After Chandrayaan-2's lander Vikram lost communication with ISRO's Mission Control Centre in Bengaluru on Saturday, the ISRO Chairman Dr. K Sivan in his first interview since then has shared details of the Orbiter. He shared the unique feature of the orbiter's payload Dual-Frequency Radio Science (DFRS) which operated in two bands- namely L and S-band of frequency. He also added that this was unique to Chandrayaan 2 and did not exist is Chandrayaan 1. He also added that the orbiter will provide better pictures of the moon due to its high-resolution camera.
"The orbiter's payload has a Dual-Frequency Radio Science Experiment (DFRS) which is unique. It operates in the L-band and the S-band. Previous missions including Chandrayaan 1 had only a single band. Chandrayaan 2's orbiter will provide better resolution images as it has a higher resolution camera," said Sivan.
During the interview, he had declared the mission close to 100% successful. He stated that Chandrayaan 2 had two aims - science and technology demonstration. Talking about the science part, he said that the Orbiter has achieved the science part. He shared that the Orbiter will share new data about the moon.
"Through Chandrayaan 2 we achieved - science and technology demonstration. The science is mainly achieved by Orbiter and the technology demonstration was for the Lander and rover. The data will provide us new science. The orbiter has already completed the science part of the mission," he said.
Talking about the technology part which was demonstrated by the Lander, he explained the four phases of Vikram's landing. Sivan added that while the first three phases were executed as planned, he said that the final phase was not executed properly. Highlighting that Vikram went from 30 km to 2 km towards the lunar surface, he said that even the technology demonstration was 90-95% successful. Hence, he concluded Chandrayaan 2 was very close to 100% success.

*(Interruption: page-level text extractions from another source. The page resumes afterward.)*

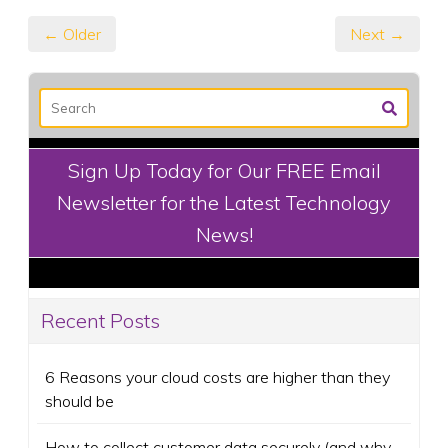
← Older
Next →
Sign Up Today for Our FREE Email
Newsletter for the Latest Technology
News!
Recent Posts
6 Reasons your cloud costs are higher than they
should be
How to collect customer data securely (and why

Earlier on Saturday morning at 1:50 AM when Vikram was scheduled to land, ISRO's Deep Space Antenna lost communication with Chandrayaan-2's lander- Vikram as it descended towards the lunar surface. The lander had descended from 30 km to 2km smoothly. During the final smooth braking stage, it had lost communication with Mission Control. Vikram was aimed at soft-landing on the moon, making India the fourth country to do so.